Líder da equipe Pirâmide Grappling, o faixa-preta Marco Aurellio de Queiroz foi campeão sem quimono no Rio Open da Confederação Brasileira de Jiu-Jitsu, a CBJJ, no mês de março. O foco agora é o Sul Americano No-Gi, também no Rio de Janeiro, dias 24 e 25 de abril, na Arena da Juventude, Parque Olímpico de Deodoro.

Marco Aurellio disse em entrevista à TATAME que a pandemia do novo coronavírus limita um pouco os treinos, mas que o grupo segue focado e aproveitando o embalo do camp e dos resultados no Rio Open. O treinador e lutador também comentou sobre a recuperação que teve após quebrar o braço no fim do último ano.

“Junto com nosso preparador físico Ítallo Vilardo conseguimos aproveitar a manutenção do camp que fizemos para o Rio Open para chegar no auge do Sul Americano. A preparação para o Rio Open foi excelente pois consegui treinar bem sem nenhuma lesão mais grave. Digo isso, porque em novembro do ano passado quebrei meu braço e isso me atrapalhou na preparação do Big Deal, mas graças à equipe Fisio Azevedo, do meu preparador Fábio Azevedo, me recuperei”, falou Marco, que fez um balanço do time no Rio Open:

“Apesar de ter sido campeão, eu gostaria de ter tido um resultado melhor no quadro geral por equipes, porém já corrigimos bastante alguns erros e tenho certeza que, dessa vez, teremos um melhor resultado em grupo. Devido à pandemia, entramos com poucos atletas, se não me engano, menos de cinco. Agora, iremos com mais de 20 competidores que estão preparados para serem campeões”, projetou o casca-grossa.
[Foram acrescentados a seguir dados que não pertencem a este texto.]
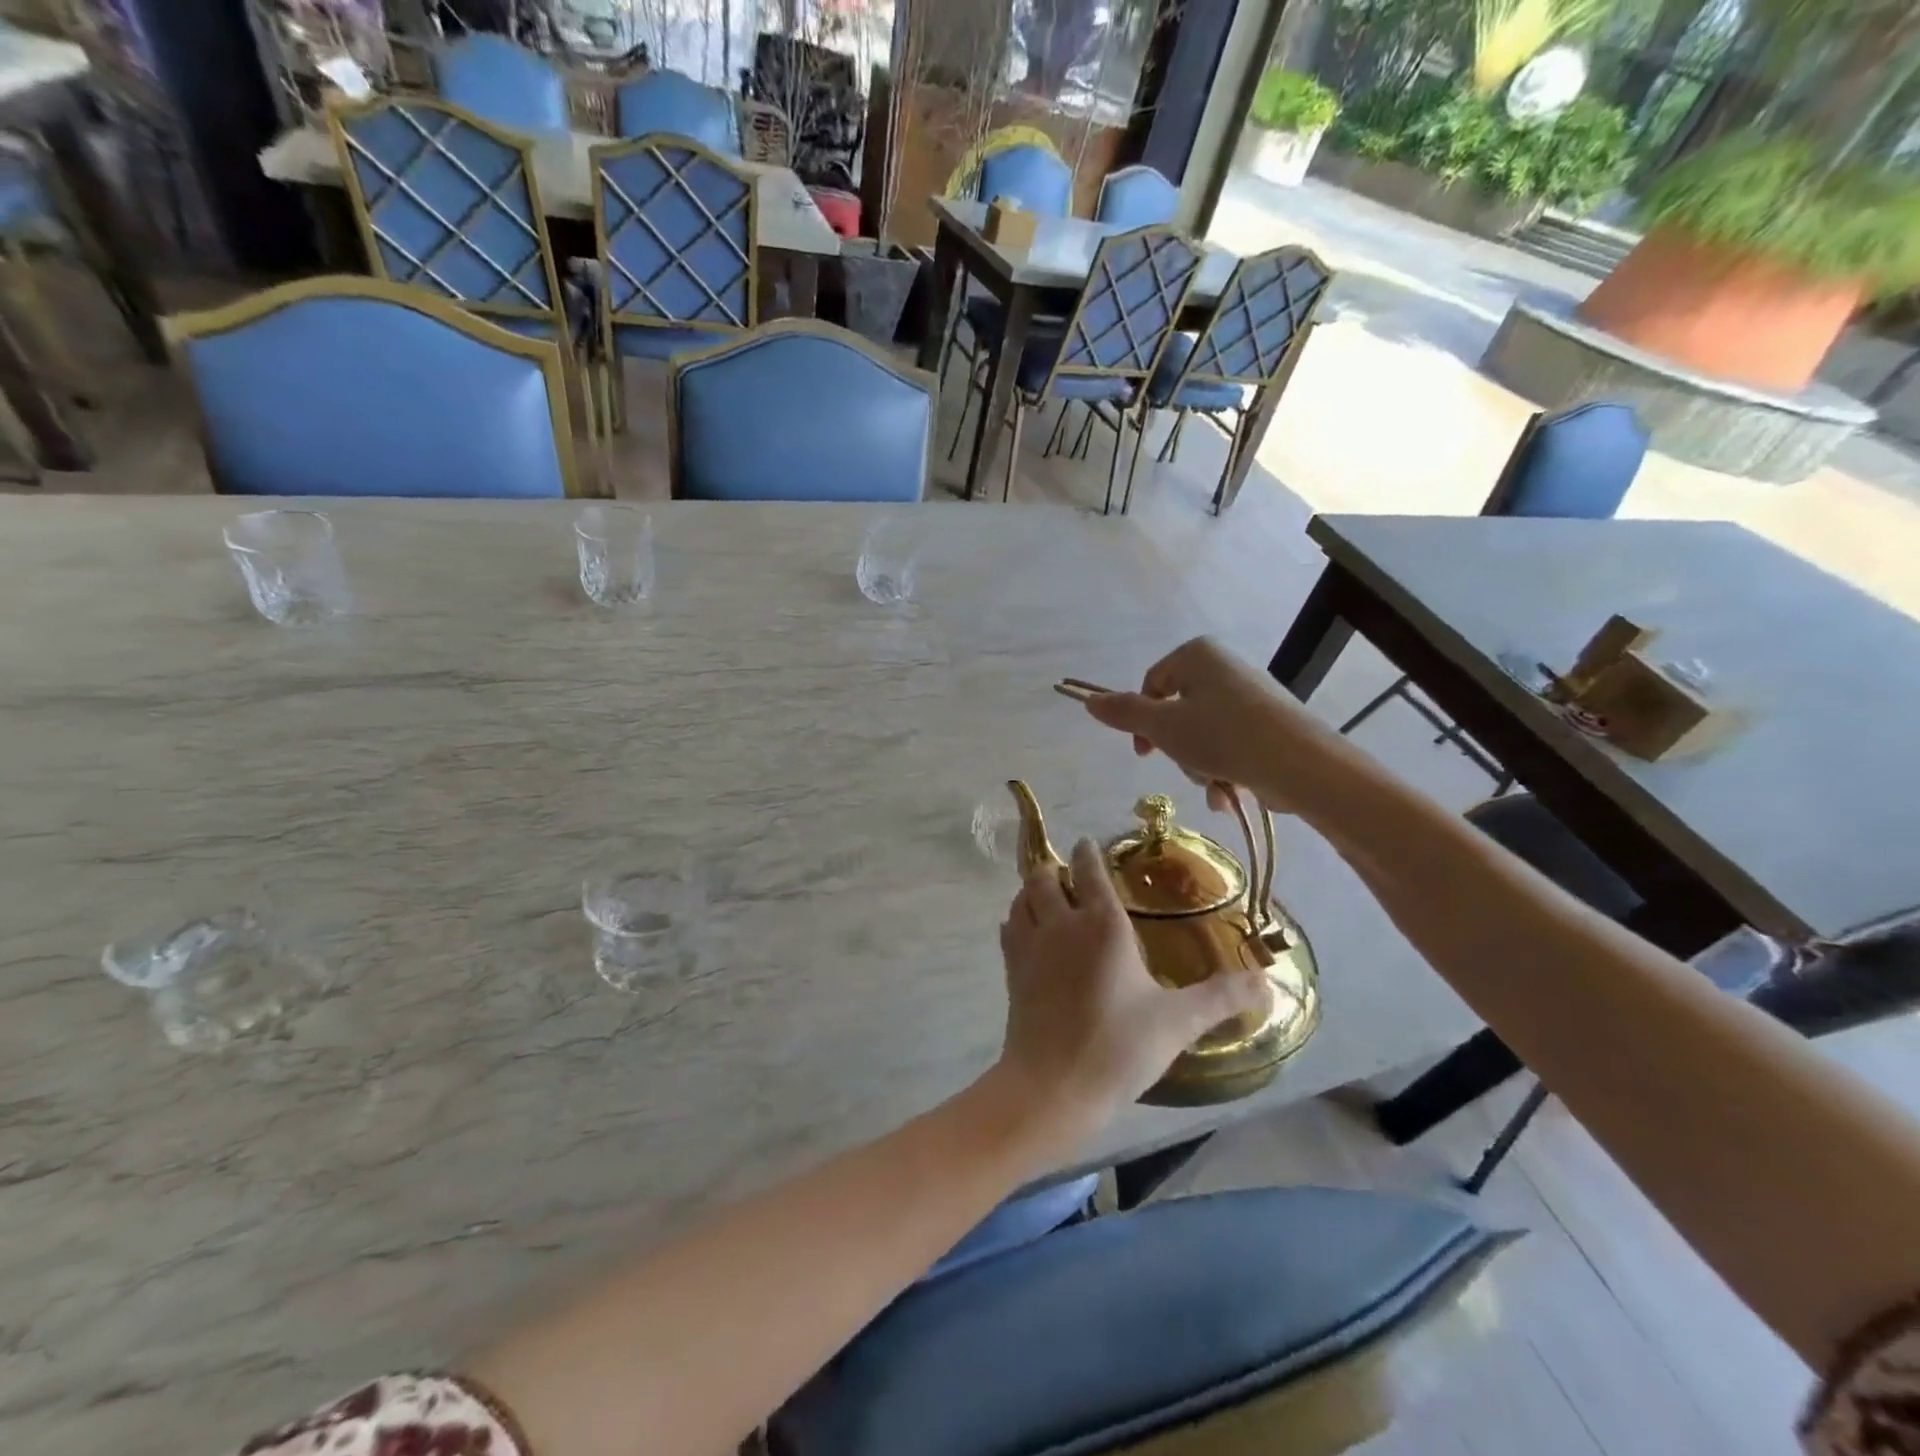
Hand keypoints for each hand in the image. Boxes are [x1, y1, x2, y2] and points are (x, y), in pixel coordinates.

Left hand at [995, 839, 1269, 1132]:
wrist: (1052, 1086)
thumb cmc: (1118, 1047)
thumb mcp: (1178, 1022)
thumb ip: (1221, 997)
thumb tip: (1266, 981)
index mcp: (1102, 925)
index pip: (1090, 871)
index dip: (1088, 853)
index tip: (1088, 843)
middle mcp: (1062, 923)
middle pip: (1046, 877)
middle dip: (1055, 868)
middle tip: (1068, 872)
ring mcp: (1031, 945)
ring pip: (1022, 898)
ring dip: (1032, 890)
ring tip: (1046, 894)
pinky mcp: (1012, 970)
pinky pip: (1010, 928)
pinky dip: (1018, 918)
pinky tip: (1026, 930)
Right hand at [1082, 637, 1347, 813]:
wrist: (1301, 764)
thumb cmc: (1223, 736)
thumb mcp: (1163, 726)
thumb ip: (1124, 713)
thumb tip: (1088, 700)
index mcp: (1197, 655)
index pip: (1151, 683)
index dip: (1141, 720)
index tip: (1144, 752)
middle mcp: (1225, 667)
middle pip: (1177, 712)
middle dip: (1177, 748)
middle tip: (1186, 765)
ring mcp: (1252, 696)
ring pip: (1203, 734)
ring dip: (1200, 766)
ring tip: (1215, 783)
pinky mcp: (1271, 724)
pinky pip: (1232, 745)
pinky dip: (1225, 770)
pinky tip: (1230, 793)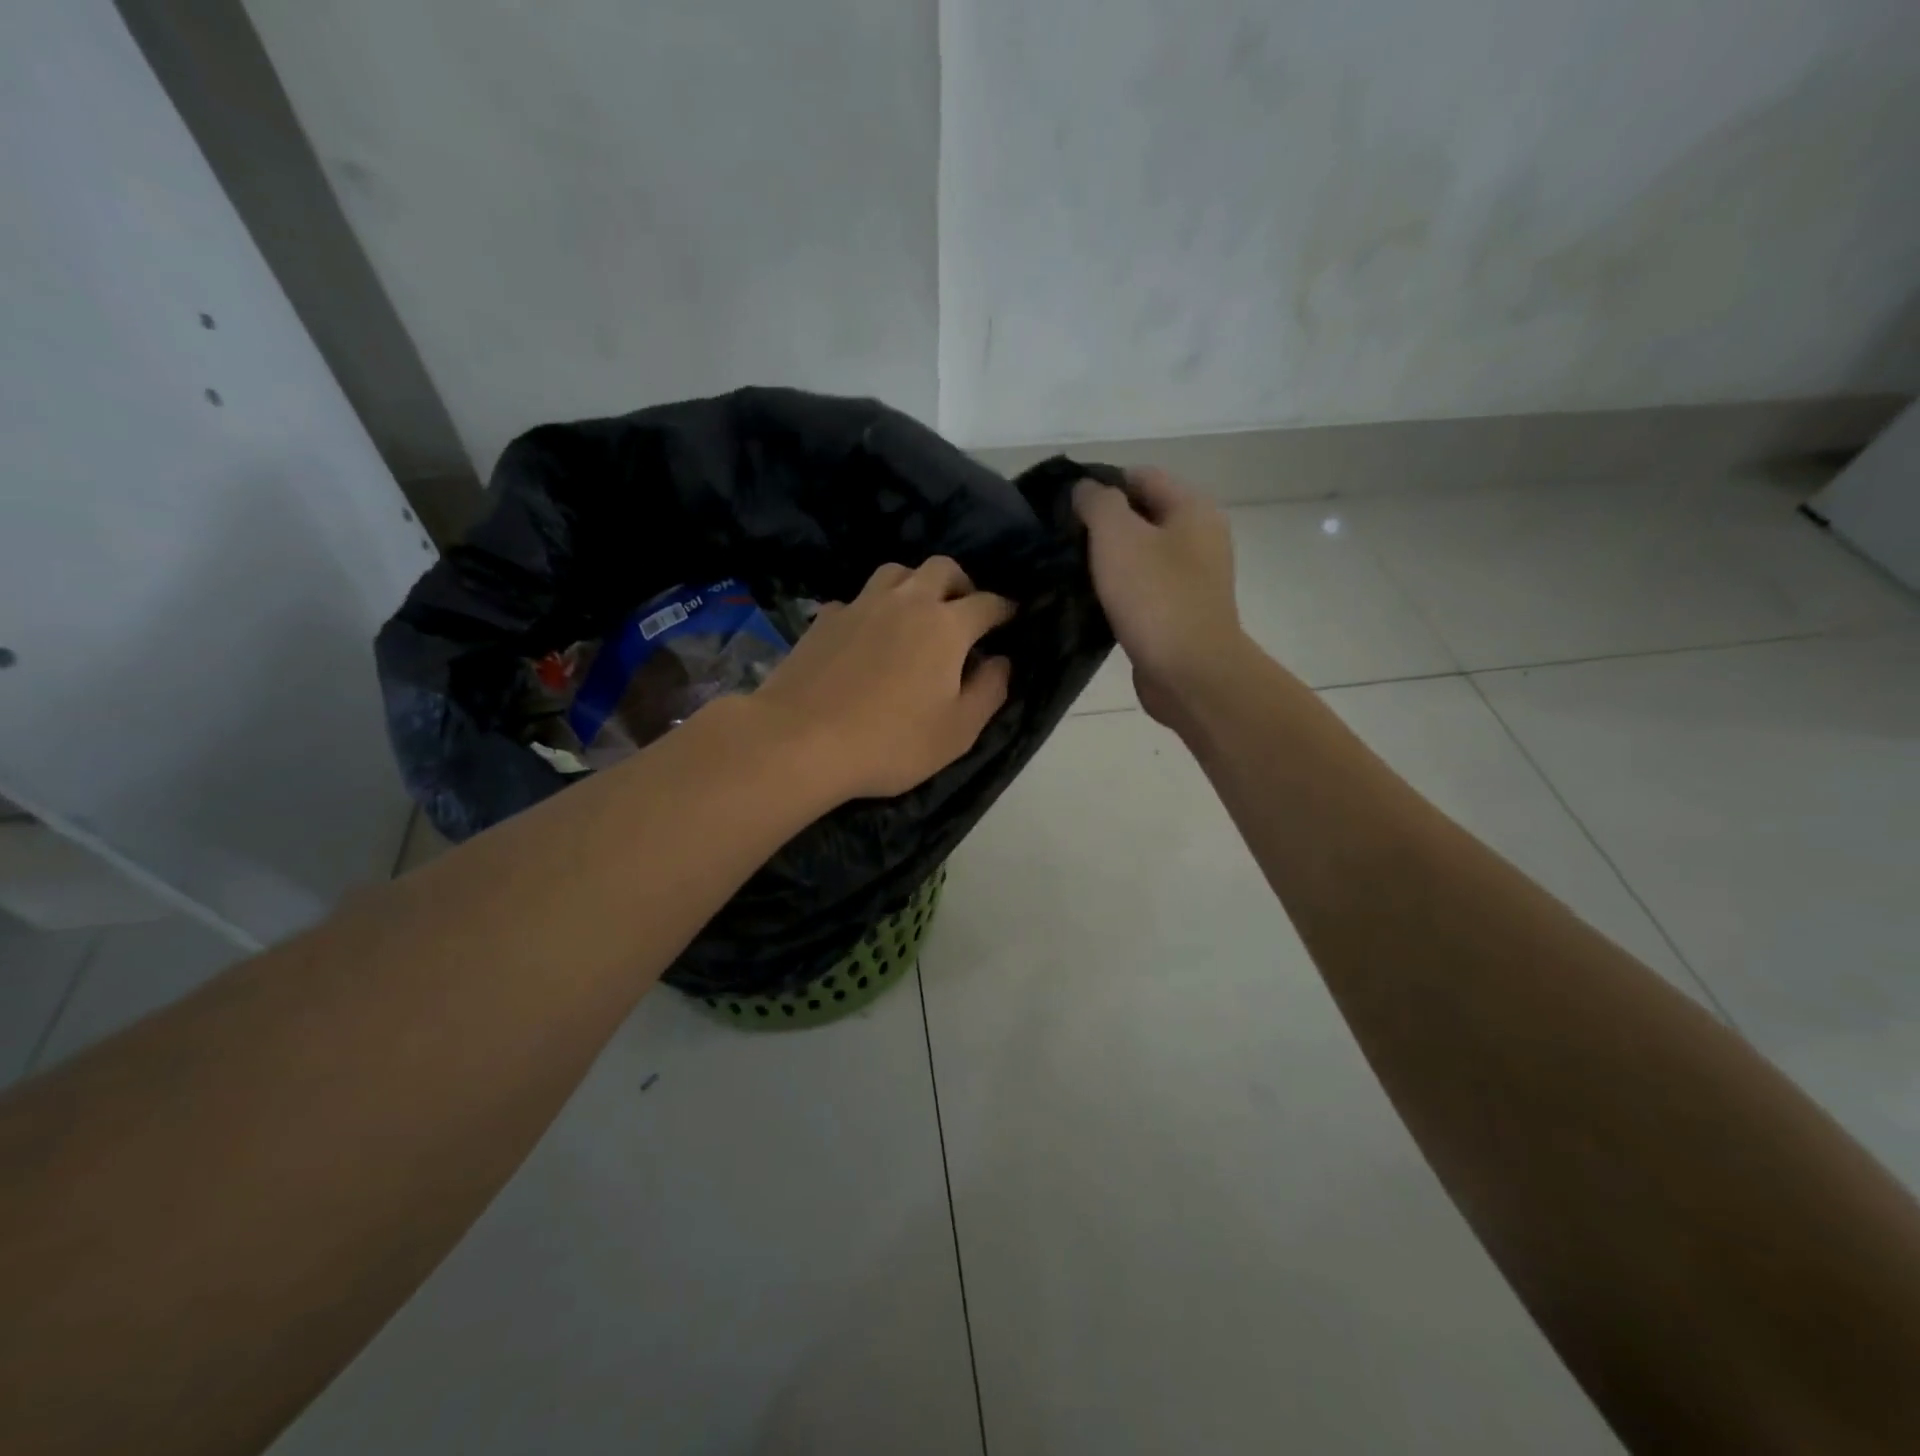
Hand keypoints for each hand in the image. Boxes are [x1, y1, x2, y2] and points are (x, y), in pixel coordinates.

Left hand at [754, 558, 1013, 800]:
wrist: (800, 741)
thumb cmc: (890, 742)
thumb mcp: (957, 731)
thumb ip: (989, 691)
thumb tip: (1001, 661)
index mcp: (946, 626)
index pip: (988, 603)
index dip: (1005, 609)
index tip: (1011, 617)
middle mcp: (906, 602)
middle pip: (942, 568)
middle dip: (961, 583)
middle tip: (964, 610)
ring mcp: (861, 605)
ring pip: (896, 572)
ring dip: (915, 584)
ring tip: (916, 613)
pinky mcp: (825, 619)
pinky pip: (857, 599)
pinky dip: (871, 609)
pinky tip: (866, 634)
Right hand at [1073, 468, 1247, 724]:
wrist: (1190, 673)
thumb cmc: (1155, 597)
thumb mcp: (1117, 536)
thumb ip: (1098, 503)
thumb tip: (1085, 490)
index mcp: (1193, 508)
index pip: (1140, 476)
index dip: (1101, 484)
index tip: (1063, 506)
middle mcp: (1200, 537)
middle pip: (1142, 515)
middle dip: (1102, 525)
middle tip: (1061, 540)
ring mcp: (1193, 578)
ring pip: (1141, 555)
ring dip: (1109, 561)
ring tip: (1070, 570)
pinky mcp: (1181, 612)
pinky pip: (1144, 589)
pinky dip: (1120, 591)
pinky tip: (1092, 601)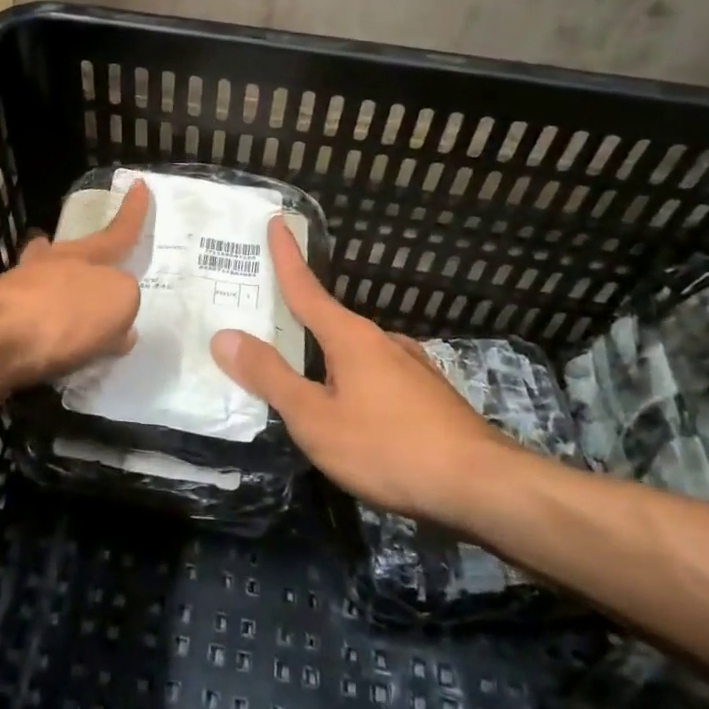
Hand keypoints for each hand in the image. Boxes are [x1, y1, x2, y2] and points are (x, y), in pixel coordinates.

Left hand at [0, 181, 147, 389]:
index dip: (132, 213)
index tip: (139, 186)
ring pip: (42, 281)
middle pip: (70, 252)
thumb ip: (123, 303)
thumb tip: (116, 324)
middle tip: (87, 256)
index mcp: (84, 257)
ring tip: (65, 306)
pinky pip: (27, 319)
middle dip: (81, 253)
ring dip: (54, 287)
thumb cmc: (63, 315)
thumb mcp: (118, 302)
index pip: (117, 233)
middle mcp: (49, 266)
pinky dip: (40, 327)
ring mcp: (16, 290)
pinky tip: (47, 349)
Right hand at [210, 216, 508, 521]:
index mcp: (351, 337)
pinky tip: (354, 414)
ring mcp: (411, 367)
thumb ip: (270, 377)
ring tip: (305, 386)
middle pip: (330, 323)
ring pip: (355, 354)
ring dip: (328, 359)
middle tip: (269, 329)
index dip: (287, 257)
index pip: (307, 289)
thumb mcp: (314, 418)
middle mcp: (382, 341)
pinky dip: (354, 383)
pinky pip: (377, 377)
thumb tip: (225, 336)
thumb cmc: (388, 447)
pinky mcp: (429, 395)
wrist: (483, 486)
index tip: (278, 222)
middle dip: (300, 322)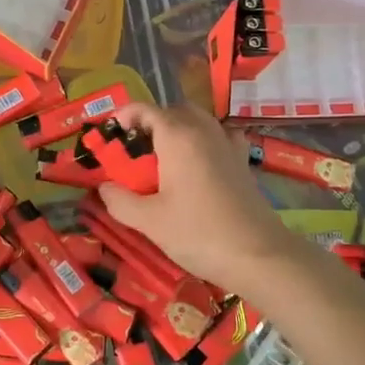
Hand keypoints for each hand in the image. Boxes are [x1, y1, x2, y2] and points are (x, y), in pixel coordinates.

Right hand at [98, 103, 301, 291]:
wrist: (259, 255)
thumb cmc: (199, 233)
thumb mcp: (149, 221)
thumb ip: (120, 201)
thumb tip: (104, 187)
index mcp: (177, 137)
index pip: (144, 110)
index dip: (122, 116)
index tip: (107, 137)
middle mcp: (203, 131)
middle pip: (172, 111)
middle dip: (149, 124)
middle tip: (132, 153)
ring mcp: (227, 144)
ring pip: (196, 121)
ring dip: (175, 131)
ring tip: (161, 161)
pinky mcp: (242, 162)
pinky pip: (217, 138)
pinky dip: (202, 142)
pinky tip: (196, 166)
No Rio Open, Marco Aurellio estreou na categoria dos meio-pesados e confirmou a medalha de ouro. O lutador comentou a sensação de vencer um campeonato importante no cenário nacional do Jiu-Jitsu.

“Ser campeão é uma sensação indescritível. Não importa quantas vezes você ganhe, a sensação sempre é incrível, porque você sente todo o seu trabalho e dedicação sendo recompensados e que naquele dia você foi o melhor. Fiz a minha estreia na categoria dos meio-pesados e me senti muito bem, acredito que devo me manter nela e, às vezes, alternando de volta para o médio”, concluiu o faixa-preta da Pirâmide Grappling.